JEFF GREEN: So the first thing that we found out is that it is definitely a phenomenon that affects both sides. 

PELLEY: Liberals and conservatives?

GREEN: Yes. There is no question they're both affected. 

PELLEY: One fake story green examined claimed that the Congress was plotting to overthrow President Trump. He was surprised to learn that right-leaning fake news overwhelmingly attracted readers in their 40s and 50s. And he found that fake news readers on the left were more likely to be affluent and college educated. 

GREEN: That shocked me. 

PELLEY: Why? 

GREEN: I think I thought the same way that many Americans perhaps think is that fake news was a phenomenon that only tricked the uneducated. Not true. Just not — the data shows it's just not true. 

PELLEY: Green's analysis showed fake news consumers tend to stay in what he calls internet echo chambers, reading similar articles rather than reaching for legitimate news. 

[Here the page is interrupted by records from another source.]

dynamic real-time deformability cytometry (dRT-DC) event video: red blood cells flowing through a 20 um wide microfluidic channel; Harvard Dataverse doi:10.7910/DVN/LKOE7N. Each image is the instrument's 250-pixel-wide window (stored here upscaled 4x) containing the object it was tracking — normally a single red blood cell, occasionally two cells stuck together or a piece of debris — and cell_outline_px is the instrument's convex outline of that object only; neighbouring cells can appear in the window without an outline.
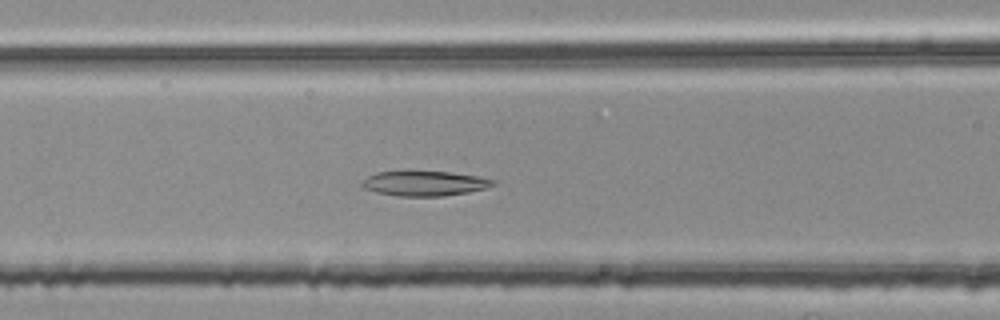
{"species": "common noctule bat (a hibernating species)", "species_latin": "Nyctalus noctula", "temperature_condition": "room temperature", "stored_images_in_passage": 38, "camera_frame_rate_fps": 3000, "um_per_image_px": 0.085, "animal": {"sex": "female", "body_mass_g": 25.1}, "frame": {"image": 1, "passage_image": 9, "time_ms": 2.667, "image_size_px": [1000, 320], "cell_outline_px": [[496, 184], [488, 188], [468, 192], [444, 196], [396, 196], [376, 192], [364, 188], [360, 184], [360, 180], [376, 172], [404, 168], [408, 168], [452, 172], [476, 176], [496, 180]], "centroid_in_image_um": [36.02, 15.54], "position_along_channel_um": 130.6, "area_um2": 20.17}}
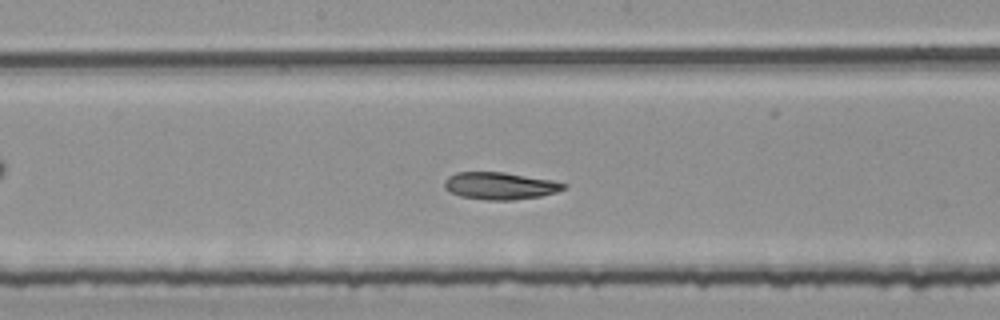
{"frame": {"image": 2, "passage_image": 15, "time_ms": 4.667, "image_size_px": [1000, 320], "cell_outline_px": [[568, 188], [556, 192], [540, 196], [512, 200], [488, 200], [460, 196], [444, 188], [444, 180], [448, 176], [456, 172], [504, 172], [552, 180], [568, 184]], "centroid_in_image_um": [42.51, 15.79], "position_along_channel_um": 205.7, "area_um2": 18.96}}
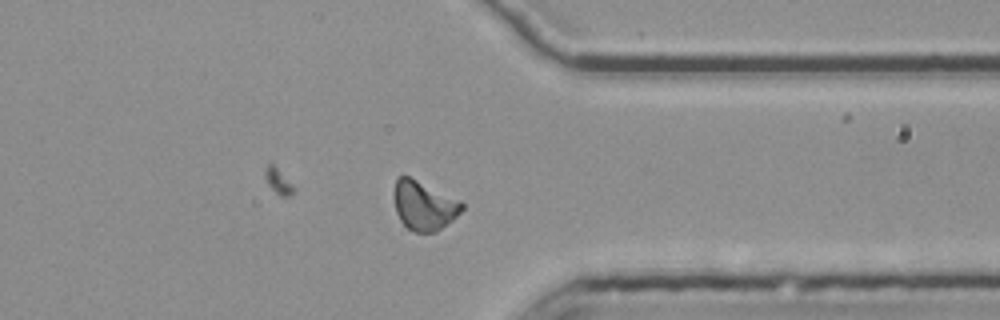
{"frame": {"image": 3, "passage_image": 29, "time_ms": 9.333, "image_size_px": [1000, 320], "cell_outline_px": [[464, 208], [452, 220], [436, 232], [412, 232], [400, 220], [396, 212], [392, 196], [392, 192], [396, 180], [400, 176], [408, 176], [460, 200], [464, 204]], "centroid_in_image_um": [36.0, 17.48], "position_along_channel_um": 375.4, "area_um2": 19.48}, "authors_computed_cell_mechanics": {"area_um2": 18.9873, "velocity_mm_per_s": 3.7645, "shape_relaxation_time_tau1_ms": null, "shape_relaxation_time_tau2_ms": 9.7078, "deformation_change_tau1": null, "deformation_change_tau2": 0.1832}}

GREEN: What is most concerning is the amount of influence that they seem to have because the people that spend time in those echo chambers are the ones that vote. 

PELLEY: After the election, Facebook and Twitter recognized the threat to their credibility and changed their programs to make it harder for fakes to proliferate. Both companies declined to be interviewed.

(....)

PELLEY: Never in human history has more information been available to more people. But it's also true that never in history has more bad information been available and once it's online, it is “news” forever.